Intel aren’t the only game in town when it comes to SMT, and if you’ve used an Xbox 360 (for instance) you’ve used a non-Intel system which supports multi-threading. The Xbox 360 features an IBM Xenon CPU, which has three Symmetrical cores, each capable of handling two threads.
There are certainly considerations which must be made when designing a CPU with SMT in mind, as quite simply each Zen core must have sufficient resources available so that the two threads aren’t eating each others cache, bandwidth or other such things. If so, the benefit of such a design becomes totally negated.
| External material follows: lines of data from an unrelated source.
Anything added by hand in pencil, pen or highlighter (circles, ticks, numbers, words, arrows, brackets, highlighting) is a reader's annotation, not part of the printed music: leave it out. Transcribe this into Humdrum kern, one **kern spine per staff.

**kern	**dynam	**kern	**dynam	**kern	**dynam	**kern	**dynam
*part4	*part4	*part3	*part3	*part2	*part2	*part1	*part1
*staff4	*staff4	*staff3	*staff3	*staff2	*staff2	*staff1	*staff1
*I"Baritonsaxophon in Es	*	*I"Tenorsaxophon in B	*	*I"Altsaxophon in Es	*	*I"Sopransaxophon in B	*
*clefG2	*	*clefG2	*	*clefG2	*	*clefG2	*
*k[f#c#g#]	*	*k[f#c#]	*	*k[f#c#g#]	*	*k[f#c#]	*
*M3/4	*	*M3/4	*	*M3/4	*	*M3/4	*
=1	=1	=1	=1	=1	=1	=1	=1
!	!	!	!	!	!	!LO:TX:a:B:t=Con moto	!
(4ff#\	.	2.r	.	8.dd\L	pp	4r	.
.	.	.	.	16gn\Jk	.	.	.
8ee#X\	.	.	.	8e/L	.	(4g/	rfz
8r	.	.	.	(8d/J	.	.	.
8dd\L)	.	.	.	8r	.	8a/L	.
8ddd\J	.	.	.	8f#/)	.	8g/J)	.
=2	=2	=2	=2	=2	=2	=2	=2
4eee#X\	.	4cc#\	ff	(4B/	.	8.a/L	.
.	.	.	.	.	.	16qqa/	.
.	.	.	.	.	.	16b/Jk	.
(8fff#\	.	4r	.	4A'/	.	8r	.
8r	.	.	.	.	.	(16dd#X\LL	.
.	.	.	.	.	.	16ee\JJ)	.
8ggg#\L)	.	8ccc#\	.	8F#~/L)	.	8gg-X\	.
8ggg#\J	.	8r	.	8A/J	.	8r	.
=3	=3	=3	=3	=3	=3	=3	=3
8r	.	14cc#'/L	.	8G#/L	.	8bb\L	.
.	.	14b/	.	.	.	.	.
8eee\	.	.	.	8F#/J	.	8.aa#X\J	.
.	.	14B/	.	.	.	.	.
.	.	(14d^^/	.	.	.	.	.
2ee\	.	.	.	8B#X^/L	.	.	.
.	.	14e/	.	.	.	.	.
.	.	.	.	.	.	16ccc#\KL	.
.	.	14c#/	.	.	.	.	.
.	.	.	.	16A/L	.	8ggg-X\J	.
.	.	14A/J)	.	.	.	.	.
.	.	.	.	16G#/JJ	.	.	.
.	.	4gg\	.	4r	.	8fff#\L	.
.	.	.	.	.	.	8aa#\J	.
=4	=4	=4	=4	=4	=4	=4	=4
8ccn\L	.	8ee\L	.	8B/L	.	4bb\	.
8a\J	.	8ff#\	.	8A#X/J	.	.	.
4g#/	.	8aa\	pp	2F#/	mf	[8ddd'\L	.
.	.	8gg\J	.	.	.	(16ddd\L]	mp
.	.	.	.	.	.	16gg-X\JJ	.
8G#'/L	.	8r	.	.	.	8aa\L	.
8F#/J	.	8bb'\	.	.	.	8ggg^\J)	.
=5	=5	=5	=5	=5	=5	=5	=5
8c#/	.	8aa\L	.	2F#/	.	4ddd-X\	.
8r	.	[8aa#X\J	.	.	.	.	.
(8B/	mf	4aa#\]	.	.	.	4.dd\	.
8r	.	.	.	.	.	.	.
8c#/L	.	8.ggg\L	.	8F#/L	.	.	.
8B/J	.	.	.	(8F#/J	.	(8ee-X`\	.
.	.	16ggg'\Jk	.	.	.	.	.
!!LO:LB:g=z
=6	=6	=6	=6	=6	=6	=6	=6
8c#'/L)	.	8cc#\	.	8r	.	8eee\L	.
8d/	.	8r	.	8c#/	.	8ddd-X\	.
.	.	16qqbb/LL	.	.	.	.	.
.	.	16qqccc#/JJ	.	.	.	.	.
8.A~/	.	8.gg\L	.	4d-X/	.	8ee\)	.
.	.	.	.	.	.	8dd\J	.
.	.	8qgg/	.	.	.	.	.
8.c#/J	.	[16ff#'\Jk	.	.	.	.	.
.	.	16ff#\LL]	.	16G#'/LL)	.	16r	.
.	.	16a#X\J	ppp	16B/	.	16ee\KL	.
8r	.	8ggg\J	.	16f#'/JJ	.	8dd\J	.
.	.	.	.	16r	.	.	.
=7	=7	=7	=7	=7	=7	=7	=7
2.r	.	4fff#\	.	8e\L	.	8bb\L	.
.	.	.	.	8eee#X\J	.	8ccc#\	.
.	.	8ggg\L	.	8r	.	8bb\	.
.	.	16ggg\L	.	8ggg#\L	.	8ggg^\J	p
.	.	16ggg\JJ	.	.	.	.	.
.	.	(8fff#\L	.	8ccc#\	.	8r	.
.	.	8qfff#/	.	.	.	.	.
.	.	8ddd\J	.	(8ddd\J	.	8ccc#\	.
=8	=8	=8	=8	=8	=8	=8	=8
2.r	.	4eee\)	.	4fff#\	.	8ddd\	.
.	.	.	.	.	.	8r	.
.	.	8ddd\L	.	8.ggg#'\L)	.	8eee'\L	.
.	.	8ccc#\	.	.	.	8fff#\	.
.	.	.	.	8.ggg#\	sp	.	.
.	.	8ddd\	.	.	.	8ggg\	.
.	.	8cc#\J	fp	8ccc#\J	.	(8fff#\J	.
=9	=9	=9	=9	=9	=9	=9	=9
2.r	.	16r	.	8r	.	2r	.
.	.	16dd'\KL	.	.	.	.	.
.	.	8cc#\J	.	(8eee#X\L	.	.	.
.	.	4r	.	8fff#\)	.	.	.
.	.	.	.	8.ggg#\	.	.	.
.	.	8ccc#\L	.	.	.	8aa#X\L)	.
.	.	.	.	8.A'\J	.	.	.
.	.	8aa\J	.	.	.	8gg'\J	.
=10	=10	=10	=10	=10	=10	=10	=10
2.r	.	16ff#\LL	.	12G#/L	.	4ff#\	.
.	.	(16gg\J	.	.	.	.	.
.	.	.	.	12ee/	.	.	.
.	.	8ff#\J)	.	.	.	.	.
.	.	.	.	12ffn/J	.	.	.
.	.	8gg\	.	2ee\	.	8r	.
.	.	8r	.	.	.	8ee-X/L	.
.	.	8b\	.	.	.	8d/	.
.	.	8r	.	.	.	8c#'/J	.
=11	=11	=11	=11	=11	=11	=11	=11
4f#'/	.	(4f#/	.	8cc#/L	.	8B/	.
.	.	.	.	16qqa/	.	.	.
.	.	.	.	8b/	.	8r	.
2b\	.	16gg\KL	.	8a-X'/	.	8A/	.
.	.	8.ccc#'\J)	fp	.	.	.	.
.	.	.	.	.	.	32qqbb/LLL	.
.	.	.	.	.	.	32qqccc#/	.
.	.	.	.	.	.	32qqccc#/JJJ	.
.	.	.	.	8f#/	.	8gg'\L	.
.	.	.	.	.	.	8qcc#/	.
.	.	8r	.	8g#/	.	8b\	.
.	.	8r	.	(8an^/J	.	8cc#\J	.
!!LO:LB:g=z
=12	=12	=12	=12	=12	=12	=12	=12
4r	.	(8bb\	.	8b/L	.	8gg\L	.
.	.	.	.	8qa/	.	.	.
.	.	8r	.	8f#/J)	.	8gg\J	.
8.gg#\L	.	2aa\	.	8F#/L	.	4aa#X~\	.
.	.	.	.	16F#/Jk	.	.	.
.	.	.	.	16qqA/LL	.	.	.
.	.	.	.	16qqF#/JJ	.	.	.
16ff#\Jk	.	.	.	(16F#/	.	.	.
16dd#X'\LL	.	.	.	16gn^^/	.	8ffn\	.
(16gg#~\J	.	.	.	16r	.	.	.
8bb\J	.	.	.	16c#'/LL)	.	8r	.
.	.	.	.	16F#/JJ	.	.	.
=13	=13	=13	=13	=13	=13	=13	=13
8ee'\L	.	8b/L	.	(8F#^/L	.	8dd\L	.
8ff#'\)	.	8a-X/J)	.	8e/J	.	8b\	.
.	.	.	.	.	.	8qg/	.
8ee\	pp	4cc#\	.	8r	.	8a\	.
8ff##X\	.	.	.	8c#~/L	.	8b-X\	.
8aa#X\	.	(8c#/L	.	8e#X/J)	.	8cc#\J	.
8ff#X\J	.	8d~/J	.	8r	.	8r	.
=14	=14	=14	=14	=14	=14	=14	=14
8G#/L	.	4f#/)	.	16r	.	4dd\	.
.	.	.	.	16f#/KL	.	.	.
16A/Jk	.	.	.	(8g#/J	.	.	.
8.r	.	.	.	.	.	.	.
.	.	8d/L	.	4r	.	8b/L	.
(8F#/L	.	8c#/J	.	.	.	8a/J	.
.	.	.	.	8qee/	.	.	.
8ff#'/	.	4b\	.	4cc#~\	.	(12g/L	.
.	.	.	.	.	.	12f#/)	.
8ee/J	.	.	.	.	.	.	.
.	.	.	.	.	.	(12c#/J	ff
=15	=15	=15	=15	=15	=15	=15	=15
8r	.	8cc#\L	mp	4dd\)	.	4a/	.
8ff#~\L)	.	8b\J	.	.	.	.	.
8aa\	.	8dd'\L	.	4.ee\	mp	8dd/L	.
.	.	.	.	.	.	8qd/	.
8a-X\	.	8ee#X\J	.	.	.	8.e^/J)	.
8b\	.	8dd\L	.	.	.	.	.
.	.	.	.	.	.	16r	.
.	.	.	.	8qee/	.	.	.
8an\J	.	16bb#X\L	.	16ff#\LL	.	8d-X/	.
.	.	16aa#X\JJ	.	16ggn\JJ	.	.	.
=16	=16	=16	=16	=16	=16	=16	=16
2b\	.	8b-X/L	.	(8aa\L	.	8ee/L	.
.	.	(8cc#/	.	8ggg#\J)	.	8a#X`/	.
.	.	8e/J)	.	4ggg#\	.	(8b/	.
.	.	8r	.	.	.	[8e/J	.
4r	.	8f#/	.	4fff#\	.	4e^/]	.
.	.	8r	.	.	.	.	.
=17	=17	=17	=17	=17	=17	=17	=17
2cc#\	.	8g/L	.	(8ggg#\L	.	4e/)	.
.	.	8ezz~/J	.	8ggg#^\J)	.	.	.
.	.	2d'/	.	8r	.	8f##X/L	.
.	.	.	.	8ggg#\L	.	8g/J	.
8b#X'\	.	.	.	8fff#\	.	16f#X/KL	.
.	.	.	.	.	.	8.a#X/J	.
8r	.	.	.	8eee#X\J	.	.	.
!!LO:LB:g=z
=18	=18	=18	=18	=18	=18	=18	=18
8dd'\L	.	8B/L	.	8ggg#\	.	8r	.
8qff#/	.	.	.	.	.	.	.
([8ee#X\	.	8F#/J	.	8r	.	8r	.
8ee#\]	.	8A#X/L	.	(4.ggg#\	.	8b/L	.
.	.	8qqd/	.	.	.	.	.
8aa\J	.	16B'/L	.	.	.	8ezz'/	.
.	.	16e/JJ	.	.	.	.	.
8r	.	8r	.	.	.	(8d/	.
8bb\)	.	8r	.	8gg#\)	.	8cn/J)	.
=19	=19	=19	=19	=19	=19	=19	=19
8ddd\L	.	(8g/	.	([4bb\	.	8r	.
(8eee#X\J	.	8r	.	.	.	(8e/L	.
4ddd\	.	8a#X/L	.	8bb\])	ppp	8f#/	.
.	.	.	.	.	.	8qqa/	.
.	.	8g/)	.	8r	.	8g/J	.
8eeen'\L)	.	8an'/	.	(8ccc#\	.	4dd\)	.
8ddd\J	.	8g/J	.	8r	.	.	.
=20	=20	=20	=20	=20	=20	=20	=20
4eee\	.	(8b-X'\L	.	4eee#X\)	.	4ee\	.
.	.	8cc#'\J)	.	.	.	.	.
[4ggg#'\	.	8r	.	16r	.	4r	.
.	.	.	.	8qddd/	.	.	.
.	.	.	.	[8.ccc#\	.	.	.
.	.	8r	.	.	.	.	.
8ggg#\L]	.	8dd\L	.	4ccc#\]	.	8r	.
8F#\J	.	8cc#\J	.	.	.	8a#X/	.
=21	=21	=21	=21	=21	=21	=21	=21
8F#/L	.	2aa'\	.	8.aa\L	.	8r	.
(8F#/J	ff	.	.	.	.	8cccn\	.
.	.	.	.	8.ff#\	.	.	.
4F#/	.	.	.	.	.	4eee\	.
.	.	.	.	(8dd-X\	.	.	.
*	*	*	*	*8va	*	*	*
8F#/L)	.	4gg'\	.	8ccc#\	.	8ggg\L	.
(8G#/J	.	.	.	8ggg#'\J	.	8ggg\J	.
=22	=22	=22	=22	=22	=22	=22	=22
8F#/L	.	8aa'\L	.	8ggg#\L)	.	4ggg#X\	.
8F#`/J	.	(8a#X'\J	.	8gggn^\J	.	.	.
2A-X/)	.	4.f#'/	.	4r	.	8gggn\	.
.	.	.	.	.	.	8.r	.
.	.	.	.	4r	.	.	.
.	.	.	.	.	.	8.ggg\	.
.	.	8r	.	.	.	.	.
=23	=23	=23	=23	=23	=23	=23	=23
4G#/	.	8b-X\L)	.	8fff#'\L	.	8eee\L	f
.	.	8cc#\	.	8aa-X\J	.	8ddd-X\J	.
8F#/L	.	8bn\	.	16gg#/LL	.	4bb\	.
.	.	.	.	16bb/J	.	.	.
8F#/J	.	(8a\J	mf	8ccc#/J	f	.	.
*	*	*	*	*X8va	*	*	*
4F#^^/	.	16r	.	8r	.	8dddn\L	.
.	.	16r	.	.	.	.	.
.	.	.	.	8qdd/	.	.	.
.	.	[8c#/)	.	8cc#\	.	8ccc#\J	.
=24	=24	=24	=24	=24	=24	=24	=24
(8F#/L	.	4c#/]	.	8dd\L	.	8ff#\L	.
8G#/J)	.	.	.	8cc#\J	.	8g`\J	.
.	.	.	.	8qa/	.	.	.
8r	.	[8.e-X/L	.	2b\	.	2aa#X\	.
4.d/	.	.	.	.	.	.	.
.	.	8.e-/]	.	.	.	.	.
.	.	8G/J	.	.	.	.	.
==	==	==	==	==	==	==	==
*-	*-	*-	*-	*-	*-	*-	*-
In a perfect world, Zen’s SMT will take advantage of natural gaps in each cores utilization, so while waiting for data to be sent (for example) the execution units can instead work on something else which is available.
The additional performance these SMT threads bring to the table depends on a multitude of factors, including the CPU’s architecture, the application and OS and also memory and other components.
Wrapping up Part 1
We’re almost 1300 words (kudos to you if you’ve stuck through all of this) into the article, and you might be asking yourself what does this all mean? Well, right this moment we’re waiting on even more information for the Zen architecture to be released by the company – and hopefully it will be over the next few weeks (such as HotChips). But AMD did show that currently, a 8 core (16 thread) Zen is capable of matching Intel’s I7 6900K if both CPU’s are running at the same clock speed.
During this demonstration, Intel’s CPU was clocked to just 3GHz, as that is the current speed Zen’s engineering samples are running at – so it’s understandable the company wanted an apples to apples comparison the best it could. It does bring several questions to the forefront – are there any other changes or improvements to the overall Zen design to improve the 40 percent IPC, and what will the final clocks of Zen even be when the product is finally released in 2017?
One can also bring the logical argument that Zen is matching Intel as of mid 2016, but are Intel just waiting for AMD to release Zen, then counter with something a little faster, and even if they are – does it matter, if AMD are able to release Zen in higher core configurations for the same price. For example, if AMD release a 8 Core / 16 thread Zen, for the same price as Intel’s upcoming 7700K Kaby Lake, or a cheaper price than Broadwell E (and its successor), with only a marginal performance difference in per core performance, and a similar number of threads, AMD are sure to make a lot of power users and PC gamer’s very happy.
AMD’s Lisa Su has recently conducted interviews, during which she was keen to remind potential investors to the company that while the traditional desktop market is shrinking, gaming, high performance computing and other such tasks are growing, and those are precisely the market AMD are going to be targeting with the release of Zen.
Until then, it’s all a waiting game. But one thing is for certain, AMD have gotten our (customers and the presses) attention, and they are totally aware of that fact. Let’s see what the company can bring to the table.